* **AIM OF THE TASK**:
In the listing below, starting with the line that contains "Old truck with" and going on through the line that contains "[49, 270, 167, 330]", swap "street" for "road" and give those lines again with nothing else altered.

(Collected data)
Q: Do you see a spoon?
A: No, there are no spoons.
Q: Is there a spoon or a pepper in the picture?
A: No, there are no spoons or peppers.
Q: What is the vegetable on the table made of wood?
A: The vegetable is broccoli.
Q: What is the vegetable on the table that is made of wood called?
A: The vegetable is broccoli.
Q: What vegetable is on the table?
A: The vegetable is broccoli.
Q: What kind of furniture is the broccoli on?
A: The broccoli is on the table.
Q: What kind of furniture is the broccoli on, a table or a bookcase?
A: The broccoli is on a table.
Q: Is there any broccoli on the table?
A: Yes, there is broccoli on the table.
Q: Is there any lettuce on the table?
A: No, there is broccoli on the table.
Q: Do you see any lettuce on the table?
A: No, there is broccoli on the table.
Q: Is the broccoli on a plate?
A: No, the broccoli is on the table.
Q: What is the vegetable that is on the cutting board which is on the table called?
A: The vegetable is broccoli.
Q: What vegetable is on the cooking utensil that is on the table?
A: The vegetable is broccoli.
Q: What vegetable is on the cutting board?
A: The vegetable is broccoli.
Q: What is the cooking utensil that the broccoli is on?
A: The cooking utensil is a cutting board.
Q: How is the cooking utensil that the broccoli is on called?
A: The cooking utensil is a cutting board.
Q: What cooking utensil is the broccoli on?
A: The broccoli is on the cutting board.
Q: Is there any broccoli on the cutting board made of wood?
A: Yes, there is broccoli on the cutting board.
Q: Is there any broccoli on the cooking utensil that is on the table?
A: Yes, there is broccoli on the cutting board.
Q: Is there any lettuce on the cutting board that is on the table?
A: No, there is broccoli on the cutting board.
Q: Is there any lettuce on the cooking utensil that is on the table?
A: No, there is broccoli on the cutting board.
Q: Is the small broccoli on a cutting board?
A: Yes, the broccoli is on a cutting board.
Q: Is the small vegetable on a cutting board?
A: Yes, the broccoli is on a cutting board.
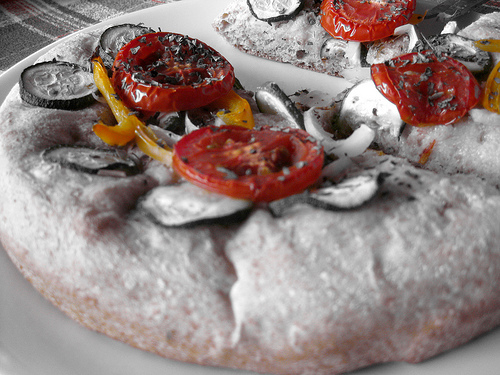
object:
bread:
[0, 0, 500, 375]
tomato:
[371, 50, 481, 128]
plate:
[0, 0, 500, 375]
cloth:
[0, 0, 181, 78]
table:
[0, 0, 500, 76]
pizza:
[0, 0, 500, 375]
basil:
[132, 41, 186, 89]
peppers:
[92, 56, 255, 164]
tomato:
[320, 0, 414, 42]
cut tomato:
[112, 32, 235, 112]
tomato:
[112, 32, 235, 111]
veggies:
[19, 61, 101, 110]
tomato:
[174, 112, 319, 204]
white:
[267, 235, 371, 288]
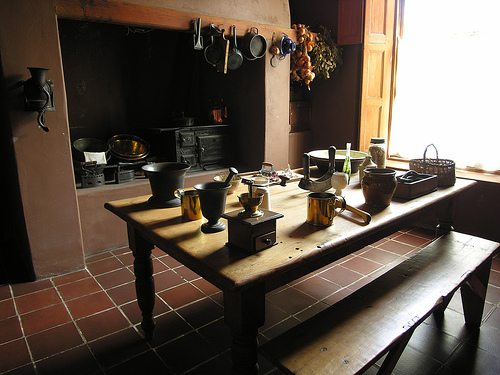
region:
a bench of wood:
[250, 215, 499, 374]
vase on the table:
[358, 161, 401, 216]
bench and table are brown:
[97, 128, 493, 370]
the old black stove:
[159, 118, 234, 171]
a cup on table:
[302, 184, 347, 233]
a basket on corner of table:
[407, 141, 460, 186]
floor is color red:
[3, 231, 499, 373]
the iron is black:
[73, 156, 110, 192]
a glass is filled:
[365, 133, 390, 170]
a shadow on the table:
[283, 216, 317, 249]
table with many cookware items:
[133, 138, 466, 295]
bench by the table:
[250, 235, 492, 359]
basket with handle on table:
[398, 140, 458, 185]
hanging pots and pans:
[177, 20, 269, 76]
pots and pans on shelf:
[78, 129, 152, 166]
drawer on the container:
[243, 223, 286, 254]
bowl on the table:
[305, 138, 370, 173]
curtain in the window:
[391, 55, 497, 161]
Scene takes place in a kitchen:
[10, 11, 485, 368]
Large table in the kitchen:
[114, 126, 468, 368]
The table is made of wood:
[112, 145, 469, 352]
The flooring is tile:
[9, 222, 466, 369]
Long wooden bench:
[256, 226, 496, 373]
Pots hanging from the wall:
[183, 14, 285, 76]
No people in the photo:
[12, 9, 494, 366]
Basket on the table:
[407, 142, 460, 187]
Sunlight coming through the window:
[384, 3, 493, 175]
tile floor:
[52, 295, 130, 337]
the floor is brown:
[56, 294, 116, 345]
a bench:
[328, 296, 387, 365]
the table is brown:
[232, 268, 256, 278]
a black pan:
[245, 33, 267, 55]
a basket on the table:
[433, 164, 456, 182]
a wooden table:
[281, 229, 310, 252]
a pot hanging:
[248, 32, 269, 58]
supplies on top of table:
[131, 118, 426, 253]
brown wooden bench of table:
[284, 229, 489, 373]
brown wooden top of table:
[208, 258, 269, 290]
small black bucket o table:
[147, 151, 188, 203]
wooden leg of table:
[128, 236, 160, 341]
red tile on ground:
[74, 289, 108, 324]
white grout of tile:
[75, 321, 92, 348]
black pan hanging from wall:
[241, 22, 272, 56]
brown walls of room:
[28, 131, 72, 276]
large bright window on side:
[400, 19, 497, 173]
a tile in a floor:
[394, 227, 423, 250]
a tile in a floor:
[363, 243, 397, 263]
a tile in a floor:
[347, 252, 381, 272]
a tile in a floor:
[326, 264, 362, 281]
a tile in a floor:
[295, 276, 337, 301]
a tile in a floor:
[272, 285, 312, 314]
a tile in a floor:
[253, 302, 282, 332]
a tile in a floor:
[181, 295, 221, 328]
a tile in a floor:
[153, 281, 205, 307]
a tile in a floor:
[16, 285, 59, 313]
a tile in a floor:
[20, 305, 73, 333]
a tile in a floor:
[58, 287, 107, 317]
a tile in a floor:
[22, 324, 81, 354]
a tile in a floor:
[70, 298, 129, 339]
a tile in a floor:
[85, 330, 147, 362]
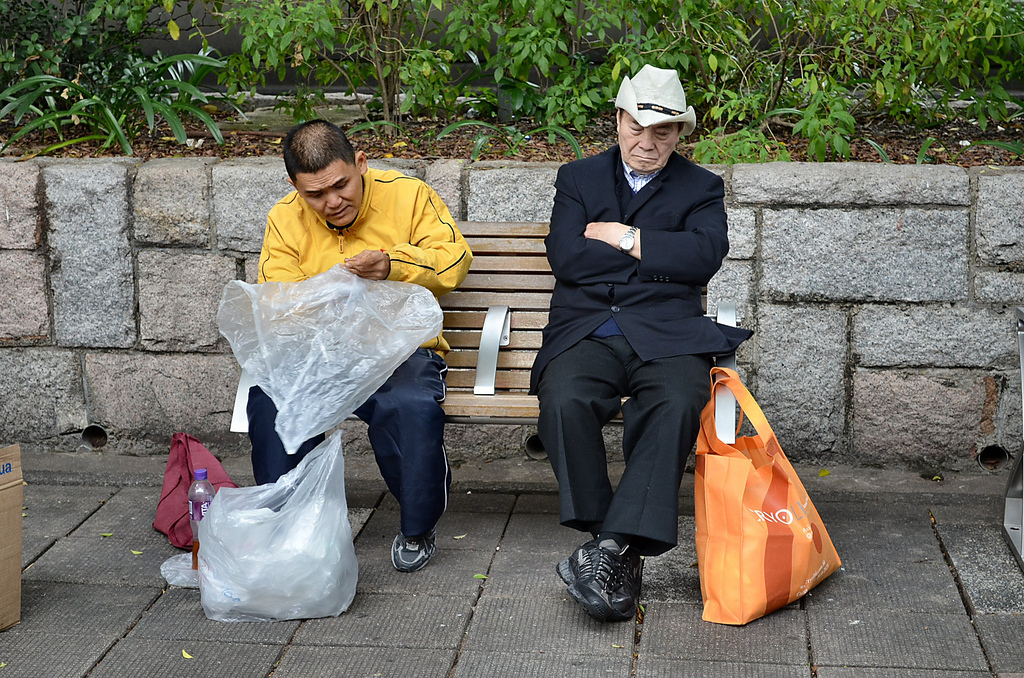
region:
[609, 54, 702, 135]
a tan cowboy hat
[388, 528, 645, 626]
the tennis shoes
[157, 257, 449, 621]
the plastic bag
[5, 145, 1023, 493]
a stoned wall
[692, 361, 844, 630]
the orange bag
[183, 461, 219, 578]
a drink on the ground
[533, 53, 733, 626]
a man in a suit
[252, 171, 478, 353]
a mustard color shirt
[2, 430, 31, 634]
a cardboard box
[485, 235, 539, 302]
The back of a wooden bench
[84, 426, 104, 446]
A drain hole in the wall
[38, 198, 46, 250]
A joint between the stone blocks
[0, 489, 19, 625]
A box sitting on the ground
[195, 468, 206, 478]
The blue cap of a bottle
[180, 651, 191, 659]
A leaf turning yellow on the ground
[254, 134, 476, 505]
hispanic man on park bench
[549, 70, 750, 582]
elderly man sitting on bench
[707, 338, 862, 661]
orange shopping back by man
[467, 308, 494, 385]
metal divider on bench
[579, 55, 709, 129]
white cowboy hat on man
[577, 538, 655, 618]
black sneakers on man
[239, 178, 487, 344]
yellow jacket on man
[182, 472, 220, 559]
water bottle by man's feet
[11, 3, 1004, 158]
green hedges on wall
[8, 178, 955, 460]
large stone bricks in wall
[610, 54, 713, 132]
Man wearing white hat.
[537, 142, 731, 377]
Man wearing dark jacket.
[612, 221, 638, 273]
Man wearing watch on wrist.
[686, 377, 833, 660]
Orange bag sitting on ground.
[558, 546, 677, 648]
Man wearing black shoes.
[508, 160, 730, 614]
Man sitting on bench.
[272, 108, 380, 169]
Man has short black hair.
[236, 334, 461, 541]
Man wearing blue pants.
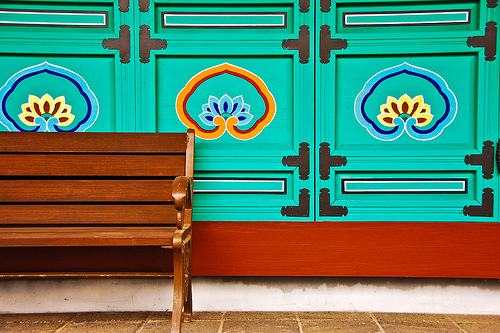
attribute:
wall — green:
[0, 2, 499, 279]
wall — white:
[268, 267, 492, 315]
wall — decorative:
[0, 5, 497, 210]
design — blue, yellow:
[339, 54, 484, 145]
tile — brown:
[364, 304, 468, 331]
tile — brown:
[283, 302, 383, 332]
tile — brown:
[213, 307, 315, 331]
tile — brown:
[52, 319, 155, 331]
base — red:
[194, 227, 499, 263]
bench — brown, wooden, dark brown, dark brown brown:
[0, 127, 194, 331]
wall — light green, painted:
[216, 52, 398, 148]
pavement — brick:
[0, 308, 498, 330]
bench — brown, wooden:
[19, 107, 216, 304]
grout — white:
[10, 323, 496, 324]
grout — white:
[448, 313, 462, 331]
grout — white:
[372, 313, 384, 331]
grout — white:
[293, 313, 302, 332]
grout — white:
[219, 312, 225, 332]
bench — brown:
[0, 119, 223, 305]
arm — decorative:
[170, 174, 190, 244]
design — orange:
[173, 61, 276, 141]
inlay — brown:
[281, 24, 348, 63]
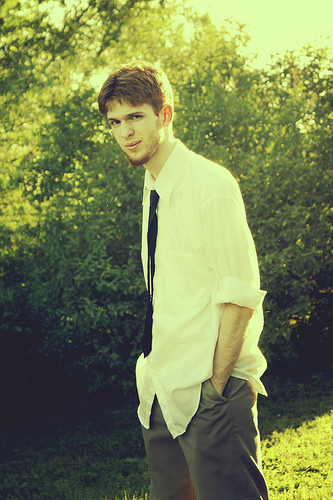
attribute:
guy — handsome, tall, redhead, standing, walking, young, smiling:
[98, 62, 269, 498]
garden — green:
[0, 0, 332, 500]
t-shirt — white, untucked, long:
[134, 138, 268, 439]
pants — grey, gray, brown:
[139, 376, 268, 500]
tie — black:
[142, 190, 160, 358]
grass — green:
[1, 375, 331, 499]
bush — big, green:
[229, 48, 332, 364]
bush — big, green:
[2, 19, 316, 395]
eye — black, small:
[131, 114, 143, 121]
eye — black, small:
[112, 118, 120, 125]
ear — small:
[161, 104, 173, 127]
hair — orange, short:
[98, 62, 173, 117]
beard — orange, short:
[118, 116, 162, 165]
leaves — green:
[1, 1, 167, 139]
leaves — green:
[0, 0, 251, 175]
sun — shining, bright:
[250, 0, 332, 50]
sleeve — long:
[201, 193, 267, 311]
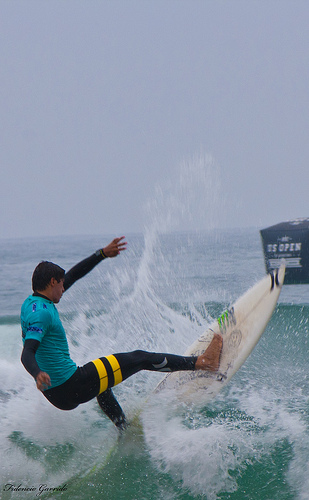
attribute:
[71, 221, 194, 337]
splush — white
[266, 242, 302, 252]
text — white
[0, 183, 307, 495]
waves — white, large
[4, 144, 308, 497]
foam — white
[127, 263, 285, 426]
surfboard — white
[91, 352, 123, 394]
stripe — yellow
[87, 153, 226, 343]
water — white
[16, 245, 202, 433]
swim suit — fitting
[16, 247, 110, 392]
shirt — blue 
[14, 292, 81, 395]
shirt — teal, blue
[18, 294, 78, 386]
t-shirt — blue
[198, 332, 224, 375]
foot — bare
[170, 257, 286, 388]
board — surf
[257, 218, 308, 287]
box — blue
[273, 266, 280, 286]
stripes — black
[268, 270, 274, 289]
stripes — black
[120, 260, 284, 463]
surfboard — white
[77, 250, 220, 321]
water — white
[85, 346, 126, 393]
line — large, yellow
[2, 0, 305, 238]
sky — grey 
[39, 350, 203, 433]
pants — black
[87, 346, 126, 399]
stripes — yellow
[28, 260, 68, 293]
hair — black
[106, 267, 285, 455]
surfboard — white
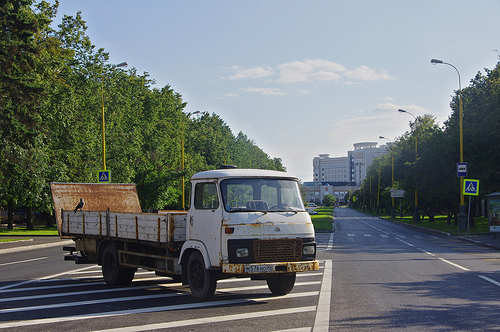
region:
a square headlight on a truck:
[236, 246, 249, 258]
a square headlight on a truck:
[302, 243, 316, 254]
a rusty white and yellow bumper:
[220, 259, 321, 274]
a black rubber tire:
[187, 248, 215, 300]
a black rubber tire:
[263, 269, 295, 292]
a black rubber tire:
[102, 261, 134, 282]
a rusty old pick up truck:
[53, 168, 320, 293]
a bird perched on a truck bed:
[73, 198, 87, 208]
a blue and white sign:
[458, 163, 466, 174]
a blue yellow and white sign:
[463, 177, 479, 194]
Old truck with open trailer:
[78, 144, 356, 309]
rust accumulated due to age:
[60, 174, 134, 225]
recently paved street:
[338, 182, 413, 329]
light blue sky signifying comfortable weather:
[188, 7, 489, 120]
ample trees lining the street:
[22, 46, 211, 168]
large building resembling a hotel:
[327, 142, 448, 207]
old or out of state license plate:
[247, 263, 278, 274]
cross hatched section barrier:
[49, 270, 167, 330]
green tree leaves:
[71, 93, 219, 174]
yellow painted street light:
[456, 93, 498, 196]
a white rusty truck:
[19, 167, 321, 294]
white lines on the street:
[31, 277, 331, 329]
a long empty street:
[332, 167, 494, 304]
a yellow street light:
[417, 42, 474, 227]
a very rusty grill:
[202, 230, 320, 272]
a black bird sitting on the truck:
[56, 193, 92, 210]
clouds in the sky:
[178, 45, 391, 120]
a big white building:
[301, 137, 387, 199]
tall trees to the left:
[4, 60, 184, 193]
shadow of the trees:
[331, 246, 486, 320]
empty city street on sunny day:
[0, 0, 497, 330]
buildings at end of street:
[300, 139, 396, 204]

* **OUTPUT OF THE EXERCISE**:
Old truck with open trailer:
[78, 144, 356, 309]
rust accumulated due to age:
[60, 174, 134, 225]
recently paved road:
[338, 182, 413, 329]
light blue sky signifying comfortable weather:
[188, 7, 489, 120]
ample trees lining the road:
[22, 46, 211, 168]
large building resembling a hotel:
[327, 142, 448, 207]
old or out of state license plate:
[247, 263, 278, 274]
cross hatched section barrier:
[49, 270, 167, 330]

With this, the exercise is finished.